**TASK ITEM:** Make an exact copy of each entry, leaving out every picture.

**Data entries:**
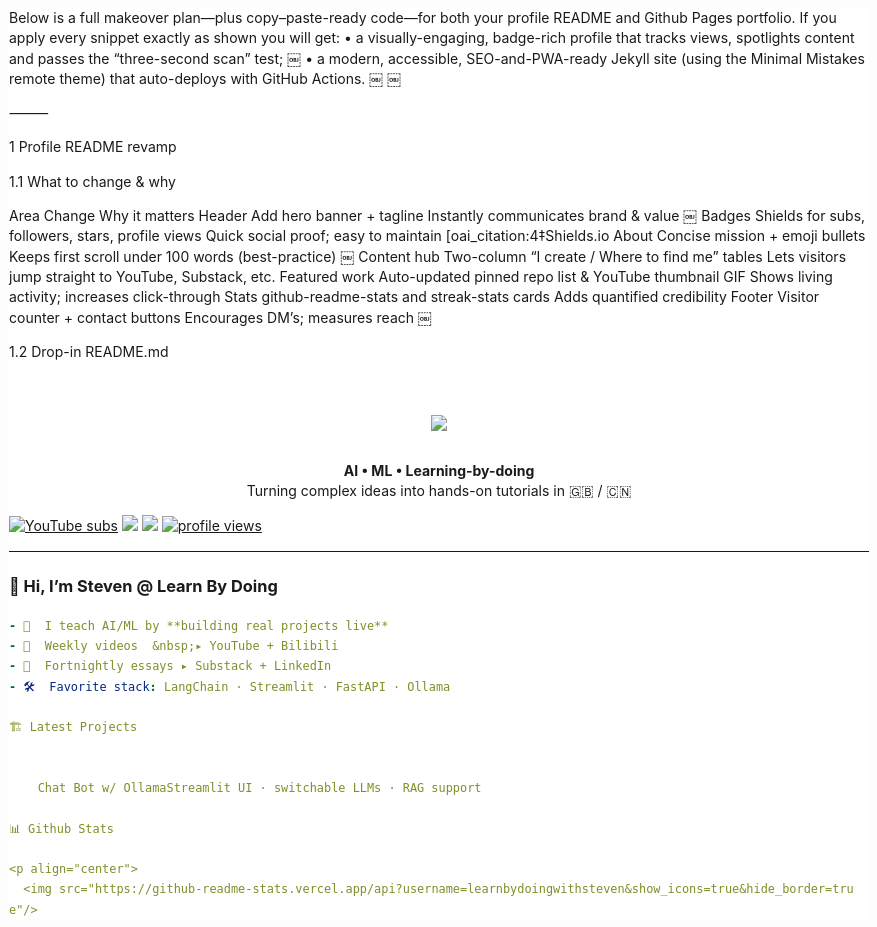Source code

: Below is a full makeover plan—plus copy–paste-ready code—for both your profile README and Github Pages portfolio.
If you apply every snippet exactly as shown you will get:
	•	a visually-engaging, badge-rich profile that tracks views, spotlights content and passes the “three-second scan” test;  ￼
	•	a modern, accessible, SEO-and-PWA-ready Jekyll site (using the Minimal Mistakes remote theme) that auto-deploys with GitHub Actions.  ￼ ￼

⸻

1  Profile README revamp

1.1 What to change & why

Area	Change	Why it matters
Header	Add hero banner + tagline	Instantly communicates brand & value  ￼
Badges	Shields for subs, followers, stars, profile views	Quick social proof; easy to maintain  [oai_citation:4‡Shields.io
About	Concise mission + emoji bullets	Keeps first scroll under 100 words (best-practice)  ￼
Content hub	Two-column “I create / Where to find me” tables	Lets visitors jump straight to YouTube, Substack, etc.
Featured work	Auto-updated pinned repo list & YouTube thumbnail GIF	Shows living activity; increases click-through
Stats	github-readme-stats and streak-stats cards	Adds quantified credibility
Footer	Visitor counter + contact buttons	Encourages DM’s; measures reach  ￼

1.2 Drop-in README.md


<h1 align="center">
  <img src="https://raw.githubusercontent.com/learnbydoingwithsteven/branding/main/banner.svg" width="100%"/>
</h1>

<p align="center">
  <strong>AI • ML • Learning-by-doing</strong><br>
  Turning complex ideas into hands-on tutorials in 🇬🇧&nbsp;/&nbsp;🇨🇳
</p>

<p align="center">
  
  <a href="https://youtube.com/@learnbydoingwithsteven"><img src="https://img.shields.io/youtube/channel/subscribers/UCyyyy?style=social" alt="YouTube subs"/></a>
  <a href="https://substack.com/@learnbydoingwithsteven"><img src="https://img.shields.io/badge/Substack-read-ff6719?logo=substack&logoColor=white"/></a>
  <a href="https://x.com/catchingtides"><img src="https://img.shields.io/twitter/follow/catchingtides?style=social"/></a>
  <a href="https://github.com/learnbydoingwithsteven"><img src="https://komarev.com/ghpvc/?username=learnbydoingwithsteven&style=flat" alt="profile views"/></a>
</p>

---

### 👋 Hi, I’m Steven @ Learn By Doing

```yaml
- 🌱  I teach AI/ML by **building real projects live**
- 🎥  Weekly videos  &nbsp;▸ YouTube + Bilibili
- 📰  Fortnightly essays ▸ Substack + LinkedIn
- 🛠️  Favorite stack: LangChain · Streamlit · FastAPI · Ollama

🏗 Latest Projects

 	 
	Chat Bot w/ OllamaStreamlit UI · switchable LLMs · RAG support

📊 Github Stats

<p align="center">
  <img src="https://github-readme-stats.vercel.app/api?username=learnbydoingwithsteven&show_icons=true&hide_border=true"/>
```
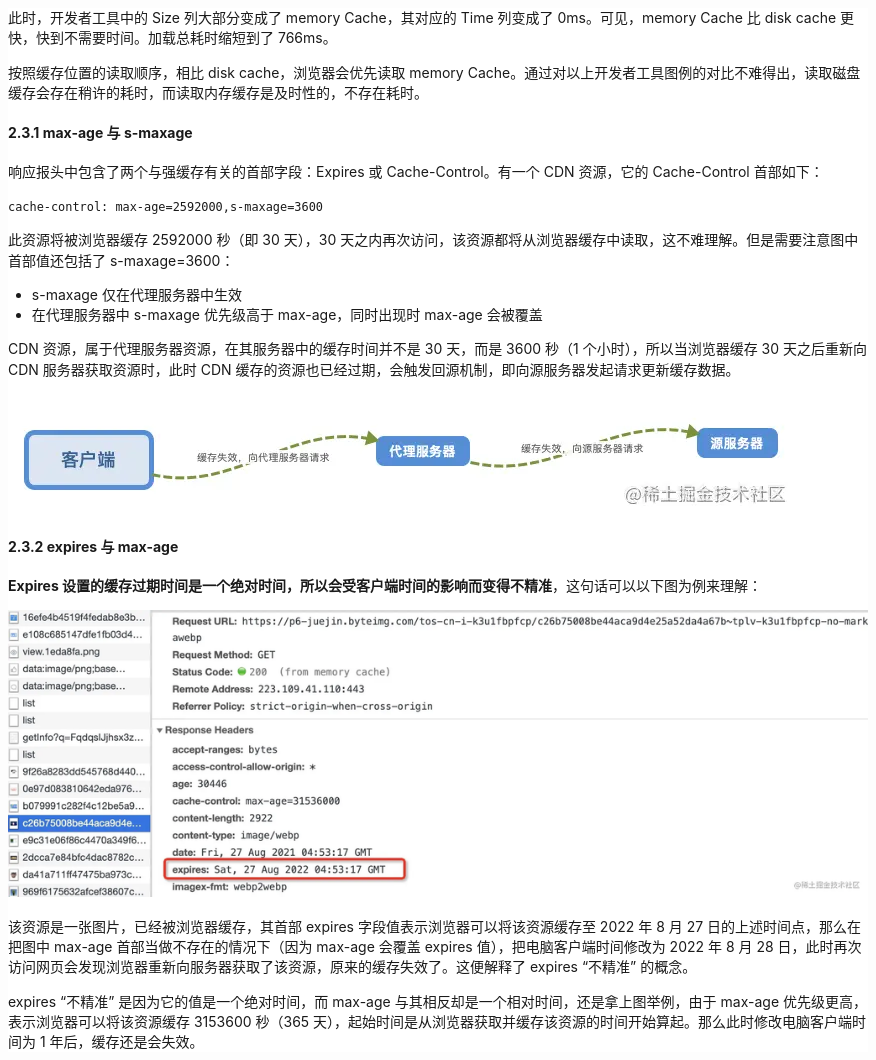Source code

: 此时，开发者工具中的 Size 列大部分变成了 memory Cache，其对应的 Time 列变成了 0ms。可见，memory Cache 比 disk cache 更快，快到不需要时间。加载总耗时缩短到了 766ms。

按照缓存位置的读取顺序，相比 disk cache，浏览器会优先读取 memory Cache。通过对以上开发者工具图例的对比不难得出，读取磁盘缓存会存在稍许的耗时，而读取内存缓存是及时性的，不存在耗时。

#### 2.3.1 max-age 与 s-maxage

响应报头中包含了两个与强缓存有关的首部字段：Expires 或 Cache-Control。有一个 CDN 资源，它的 Cache-Control 首部如下：

```txt
cache-control: max-age=2592000,s-maxage=3600
```

此资源将被浏览器缓存 2592000 秒（即 30 天），30 天之内再次访问，该资源都将从浏览器缓存中读取，这不难理解。但是需要注意图中首部值还包括了 s-maxage=3600：

- s-maxage 仅在代理服务器中生效
- 在代理服务器中 s-maxage 优先级高于 max-age，同时出现时 max-age 会被覆盖

CDN 资源，属于代理服务器资源，在其服务器中的缓存时间并不是 30 天，而是 3600 秒（1 个小时），所以当浏览器缓存 30 天之后重新向 CDN 服务器获取资源时，此时 CDN 缓存的资源也已经过期，会触发回源机制，即向源服务器发起请求更新缓存数据。

![CDN回源机制](./image/CDN回源机制.webp)

#### 2.3.2 expires 与 max-age

**Expires 设置的缓存过期时间是一个绝对时间，所以会受客户端时间的影响而变得不精准**，这句话可以以下图为例来理解：

![expires与max-age](./image/expires与max-age.webp)

该资源是一张图片，已经被浏览器缓存，其首部 expires 字段值表示浏览器可以将该资源缓存至 2022 年 8 月 27 日的上述时间点，那么在把图中 max-age 首部当做不存在的情况下（因为 max-age 会覆盖 expires 值），把电脑客户端时间修改为 2022 年 8 月 28 日，此时再次访问网页会发现浏览器重新向服务器获取了该资源，原来的缓存失效了。这便解释了 expires “不精准” 的概念。

expires “不精准” 是因为它的值是一个绝对时间，而 max-age 与其相反却是一个相对时间，还是拿上图举例，由于 max-age 优先级更高，表示浏览器可以将该资源缓存 3153600 秒（365 天），起始时间是从浏览器获取并缓存该资源的时间开始算起。那么此时修改电脑客户端时间为 1 年后，缓存还是会失效。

**EXERCISE OUTPUT:**
Source code

: Below is a full makeover plan—plus copy–paste-ready code—for both your profile README and Github Pages portfolio.
If you apply every snippet exactly as shown you will get:
	•	a visually-engaging, badge-rich profile that tracks views, spotlights content and passes the “three-second scan” test;  
	•	a modern, accessible, SEO-and-PWA-ready Jekyll site (using the Minimal Mistakes remote theme) that auto-deploys with GitHub Actions.   

⸻

1  Profile README revamp

1.1 What to change & why

Area	Change	Why it matters
Header	Add hero banner + tagline	Instantly communicates brand & value  
Badges	Shields for subs, followers, stars, profile views	Quick social proof; easy to maintain  [oai_citation:4‡Shields.io
About	Concise mission + emoji bullets	Keeps first scroll under 100 words (best-practice)  
Content hub	Two-column “I create / Where to find me” tables	Lets visitors jump straight to YouTube, Substack, etc.
Featured work	Auto-updated pinned repo list & YouTube thumbnail GIF	Shows living activity; increases click-through
Stats	github-readme-stats and streak-stats cards	Adds quantified credibility
Footer	Visitor counter + contact buttons	Encourages DM’s; measures reach  

1.2 Drop-in README.md


<h1 align="center">
  <img src="https://raw.githubusercontent.com/learnbydoingwithsteven/branding/main/banner.svg" width="100%"/>
</h1>

<p align="center">
  <strong>AI • ML • Learning-by-doing</strong><br>
  Turning complex ideas into hands-on tutorials in 🇬🇧&nbsp;/&nbsp;🇨🇳
</p>

<p align="center">
  
  <a href="https://youtube.com/@learnbydoingwithsteven"><img src="https://img.shields.io/youtube/channel/subscribers/UCyyyy?style=social" alt="YouTube subs"/></a>
  <a href="https://substack.com/@learnbydoingwithsteven"><img src="https://img.shields.io/badge/Substack-read-ff6719?logo=substack&logoColor=white"/></a>
  <a href="https://x.com/catchingtides"><img src="https://img.shields.io/twitter/follow/catchingtides?style=social"/></a>
  <a href="https://github.com/learnbydoingwithsteven"><img src="https://komarev.com/ghpvc/?username=learnbydoingwithsteven&style=flat" alt="profile views"/></a>
</p>

---

### 👋 Hi, I’m Steven @ Learn By Doing

```yaml
- 🌱  I teach AI/ML by **building real projects live**
- 🎥  Weekly videos  &nbsp;▸ YouTube + Bilibili
- 📰  Fortnightly essays ▸ Substack + LinkedIn
- 🛠️  Favorite stack: LangChain · Streamlit · FastAPI · Ollama

🏗 Latest Projects

 	 
	Chat Bot w/ OllamaStreamlit UI · switchable LLMs · RAG support

📊 Github Stats

<p align="center">
  <img src="https://github-readme-stats.vercel.app/api?username=learnbydoingwithsteven&show_icons=true&hide_border=true"/>
```
Source code

: 此时，开发者工具中的 Size 列大部分变成了 memory Cache，其对应的 Time 列变成了 0ms。可见，memory Cache 比 disk cache 更快，快到不需要时间。加载总耗时缩短到了 766ms。

按照缓存位置的读取顺序，相比 disk cache，浏览器会优先读取 memory Cache。通过对以上开发者工具图例的对比不难得出，读取磁盘缓存会存在稍许的耗时，而读取内存缓存是及时性的，不存在耗时。

#### 2.3.1 max-age 与 s-maxage

响应报头中包含了两个与强缓存有关的首部字段：Expires 或 Cache-Control。有一个 CDN 资源，它的 Cache-Control 首部如下：

```txt
cache-control: max-age=2592000,s-maxage=3600
```

此资源将被浏览器缓存 2592000 秒（即 30 天），30 天之内再次访问，该资源都将从浏览器缓存中读取，这不难理解。但是需要注意图中首部值还包括了 s-maxage=3600：

- s-maxage 仅在代理服务器中生效
- 在代理服务器中 s-maxage 优先级高于 max-age，同时出现时 max-age 会被覆盖

CDN 资源，属于代理服务器资源，在其服务器中的缓存时间并不是 30 天，而是 3600 秒（1 个小时），所以当浏览器缓存 30 天之后重新向 CDN 服务器获取资源时，此时 CDN 缓存的资源也已经过期，会触发回源机制，即向源服务器发起请求更新缓存数据。

![CDN回源机制](./image/CDN回源机制.webp)

#### 2.3.2 expires 与 max-age

**Expires 设置的缓存过期时间是一个绝对时间，所以会受客户端时间的影响而变得不精准**，这句话可以以下图为例来理解：

![expires与max-age](./image/expires与max-age.webp)

该资源是一张图片，已经被浏览器缓存，其首部 expires 字段值表示浏览器可以将该资源缓存至 2022 年 8 月 27 日的上述时间点，那么在把图中 max-age 首部当做不存在的情况下（因为 max-age 会覆盖 expires 值），把电脑客户端时间修改为 2022 年 8 月 28 日，此时再次访问网页会发现浏览器重新向服务器获取了该资源，原来的缓存失效了。这便解释了 expires “不精准” 的概念。

expires “不精准” 是因为它的值是一个绝对时间，而 max-age 与其相反却是一个相对时间，还是拿上图举例，由于 max-age 优先级更高，表示浏览器可以将该资源缓存 3153600 秒（365 天），起始时间是从浏览器获取并缓存该资源的时间开始算起。那么此时修改电脑客户端时间为 1 年后，缓存还是会失效。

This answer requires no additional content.